In a remote past, the Church tries to find out if a woman accused of seducing her confessor and leading him to suicide has a deal with the devil. In present day, the film follows an old vampire whose existence is threatened when a millionaire tries to buy his dwelling.
By now, the master Bellocchio has reinvented himself several times throughout his career. He did it once again with Blood of My Blood: a journey into the world of the Inquisition. Its cinematograhic vehemence relates this film to a very different one that is also vampire-related, such as Coppola’s Dracula.
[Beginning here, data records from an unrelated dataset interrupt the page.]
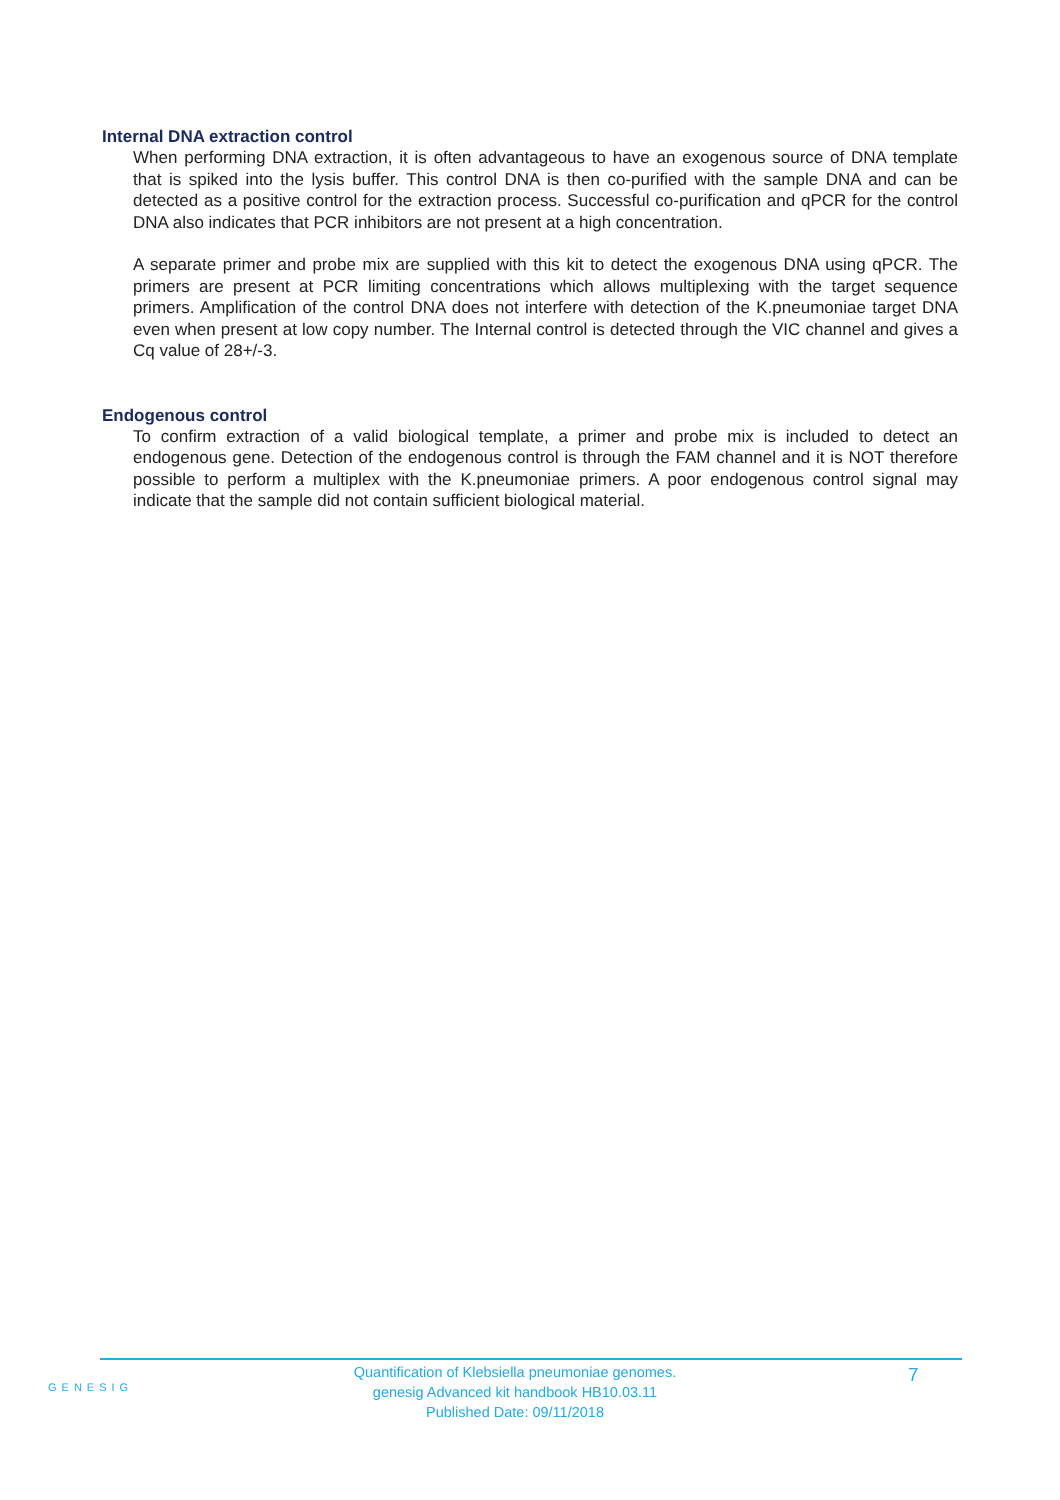Internal DNA extraction control
When performing DNA extraction, it is often advantageous to have an exogenous source of DNA template that is spiked into the lysis buffer. This control DNA is then co-purified with the sample DNA and can be detected as a positive control for the extraction process. Successful co-purification and qPCR for the control DNA also indicates that PCR inhibitors are not present at a high concentration.
A separate primer and probe mix are supplied with this kit to detect the exogenous DNA using qPCR. The primers are present at PCR limiting concentrations which allows multiplexing with the target sequence primers. Amplification of the control DNA does not interfere with detection of the K.pneumoniae target DNA even when present at low copy number. The Internal control is detected through the VIC channel and gives a Cq value of 28+/-3.
Endogenous control
To confirm extraction of a valid biological template, a primer and probe mix is included to detect an endogenous gene. Detection of the endogenous control is through the FAM channel and it is NOT therefore possible to perform a multiplex with the K.pneumoniae primers. A poor endogenous control signal may indicate that the sample did not contain sufficient biological material.
GENESIG
Quantification of Klebsiella pneumoniae genomes.
genesig Advanced kit handbook HB10.03.11
Published Date: 09/11/2018
7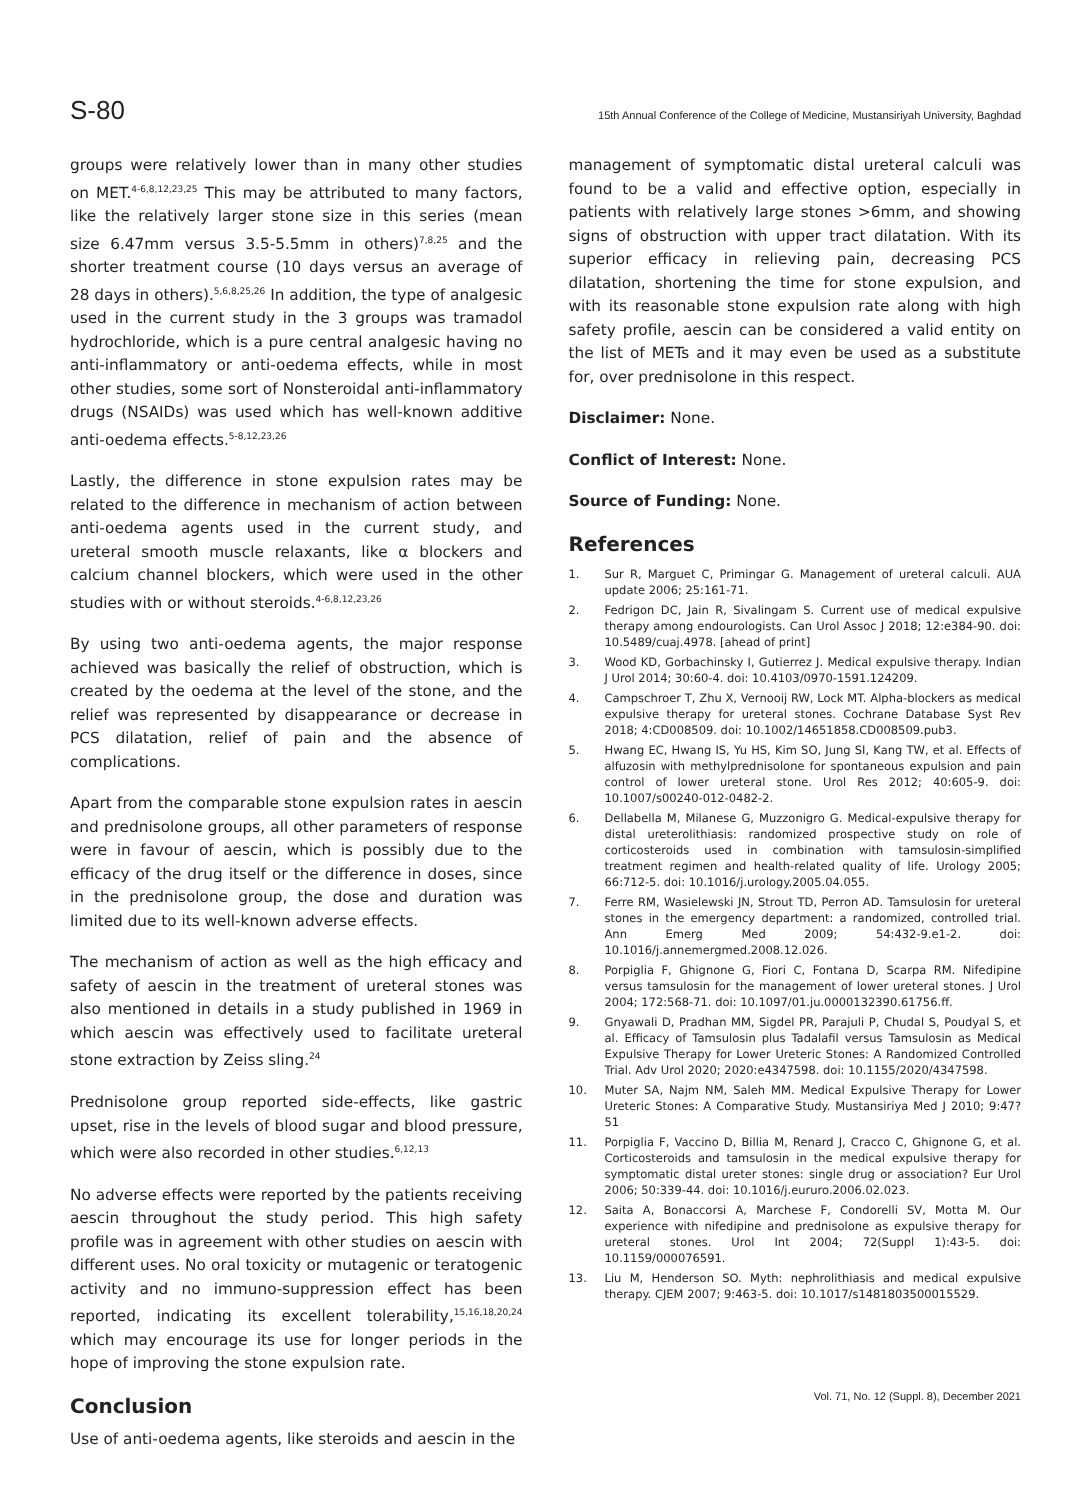S-80 15th Annual Conference of the College of Medicine, Mustansiriyah University, Baghdad
groups were relatively lower than in many other studies on MET.<sup>4-6,8,12,23,25</sup> This may be attributed to many factors, like the relatively larger stone size in this series (mean size 6.47mm versus 3.5-5.5mm in others)<sup>7,8,25</sup> and the shorter treatment course (10 days versus an average of 28 days in others).<sup>5,6,8,25,26</sup> In addition, the type of analgesic used in the current study in the 3 groups was tramadol hydrochloride, which is a pure central analgesic having no anti-inflammatory or anti-oedema effects, while in most other studies, some sort of Nonsteroidal anti-inflammatory drugs (NSAIDs) was used which has well-known additive anti-oedema effects.<sup>5-8,12,23,26</sup>
Lastly, the difference in stone expulsion rates may be related to the difference in mechanism of action between anti-oedema agents used in the current study, and ureteral smooth muscle relaxants, like α blockers and calcium channel blockers, which were used in the other studies with or without steroids.<sup>4-6,8,12,23,26</sup>
By using two anti-oedema agents, the major response achieved was basically the relief of obstruction, which is created by the oedema at the level of the stone, and the relief was represented by disappearance or decrease in PCS dilatation, relief of pain and the absence of complications.
Apart from the comparable stone expulsion rates in aescin and prednisolone groups, all other parameters of response were in favour of aescin, which is possibly due to the efficacy of the drug itself or the difference in doses, since in the prednisolone group, the dose and duration was limited due to its well-known adverse effects.
The mechanism of action as well as the high efficacy and safety of aescin in the treatment of ureteral stones was also mentioned in details in a study published in 1969 in which aescin was effectively used to facilitate ureteral stone extraction by Zeiss sling.<sup>24</sup>
Prednisolone group reported side-effects, like gastric upset, rise in the levels of blood sugar and blood pressure, which were also recorded in other studies.<sup>6,12,13</sup>
No adverse effects were reported by the patients receiving aescin throughout the study period. This high safety profile was in agreement with other studies on aescin with different uses. No oral toxicity or mutagenic or teratogenic activity and no immuno-suppression effect has been reported, indicating its excellent tolerability,<sup>15,16,18,20,24</sup> which may encourage its use for longer periods in the hope of improving the stone expulsion rate.
Conclusion
Use of anti-oedema agents, like steroids and aescin in the
management of symptomatic distal ureteral calculi was found to be a valid and effective option, especially in patients with relatively large stones >6mm, and showing signs of obstruction with upper tract dilatation. With its superior efficacy in relieving pain, decreasing PCS dilatation, shortening the time for stone expulsion, and with its reasonable stone expulsion rate along with high safety profile, aescin can be considered a valid entity on the list of METs and it may even be used as a substitute for, over prednisolone in this respect.
Disclaimer: None.
Conflict of Interest: None.
Source of Funding: None.
References
1. Sur R, Marguet C, Primingar G. Management of ureteral calculi. AUA update 2006; 25:161-71.
2. Fedrigon DC, Jain R, Sivalingam S. Current use of medical expulsive therapy among endourologists. Can Urol Assoc J 2018; 12:e384-90. doi: 10.5489/cuaj.4978. [ahead of print]
3. Wood KD, Gorbachinsky I, Gutierrez J. Medical expulsive therapy. Indian J Urol 2014; 30:60-4. doi: 10.4103/0970-1591.124209.
4. Campschroer T, Zhu X, Vernooij RW, Lock MT. Alpha-blockers as medical expulsive therapy for ureteral stones. Cochrane Database Syst Rev 2018; 4:CD008509. doi: 10.1002/14651858.CD008509.pub3.
5. Hwang EC, Hwang IS, Yu HS, Kim SO, Jung SI, Kang TW, et al. Effects of alfuzosin with methylprednisolone for spontaneous expulsion and pain control of lower ureteral stone. Urol Res 2012; 40:605-9. doi: 10.1007/s00240-012-0482-2.
6. Dellabella M, Milanese G, Muzzonigro G. Medical-expulsive therapy for distal ureterolithiasis: randomized prospective study on role of corticosteroids used in combination with tamsulosin-simplified treatment regimen and health-related quality of life. Urology 2005; 66:712-5. doi: 10.1016/j.urology.2005.04.055.
7. Ferre RM, Wasielewski JN, Strout TD, Perron AD. Tamsulosin for ureteral stones in the emergency department: a randomized, controlled trial. Ann Emerg Med 2009; 54:432-9.e1-2. doi: 10.1016/j.annemergmed.2008.12.026.
8. Porpiglia F, Ghignone G, Fiori C, Fontana D, Scarpa RM. Nifedipine versus tamsulosin for the management of lower ureteral stones. J Urol 2004; 172:568-71. doi: 10.1097/01.ju.0000132390.61756.ff.
9. Gnyawali D, Pradhan MM, Sigdel PR, Parajuli P, Chudal S, Poudyal S, et al. Efficacy of Tamsulosin plus Tadalafil versus Tamsulosin as Medical Expulsive Therapy for Lower Ureteric Stones: A Randomized Controlled Trial. Adv Urol 2020; 2020:e4347598. doi: 10.1155/2020/4347598.
10. Muter SA, Najm NM, Saleh MM. Medical Expulsive Therapy for Lower Ureteric Stones: A Comparative Study. Mustansiriya Med J 2010; 9:47?51
11. Porpiglia F, Vaccino D, Billia M, Renard J, Cracco C, Ghignone G, et al. Corticosteroids and tamsulosin in the medical expulsive therapy for symptomatic distal ureter stones: single drug or association? Eur Urol 2006; 50:339-44. doi: 10.1016/j.eururo.2006.02.023.
12. Saita A, Bonaccorsi A, Marchese F, Condorelli SV, Motta M. Our experience with nifedipine and prednisolone as expulsive therapy for ureteral stones. Urol Int 2004; 72(Suppl 1):43-5. doi: 10.1159/000076591.
13. Liu M, Henderson SO. Myth: nephrolithiasis and medical expulsive therapy. CJEM 2007; 9:463-5. doi: 10.1017/s1481803500015529.
Vol. 71, No. 12 (Suppl. 8), December 2021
Both filmmakers understand that these characters, these mysteries, can be better addressed with a kind of boiling, passionate cinema; a kind of cinema that is not afraid of finding beauty in a river and a castle with a song by Metallica in the score. It’s also a prudent cinema that is aware of the power of a naked woman. It’s a cinema that doesn’t flee from contemporary ugliness and absurdity, and its passing of time is not arbitrary, but completely free. It’s an aristocratic cinema, in the finest sense of the word. And nothing else matters. JPF
D, G: Marco Bellocchio F: Daniele Cipri E: Francesca Calvelli, Claudio Misantoni DA: Andrea Castorina S: Christophe Giovannoni M: Carlo Crivelli CP: Kavac Film, IBC Movie, Rai Cinema I: Roberto Herlitzka, Pier Giorgio Bellocchio, Lidiya Liberman, Fausto Russo Alesi, Alba Rohrwacher
The Match Factory. Sergi Steegmann E email@example.com W the-match-factory.com
He was born in Italy in 1939 and studied philosophy after turning to film. His films include Devil in the Flesh (1986), My Mother’s Smile (Bafici ‘03), Good Morning, Night (Bafici ‘04), The Wedding Director (Bafici ‘07) and Vincere (2009; Bafici ‘10).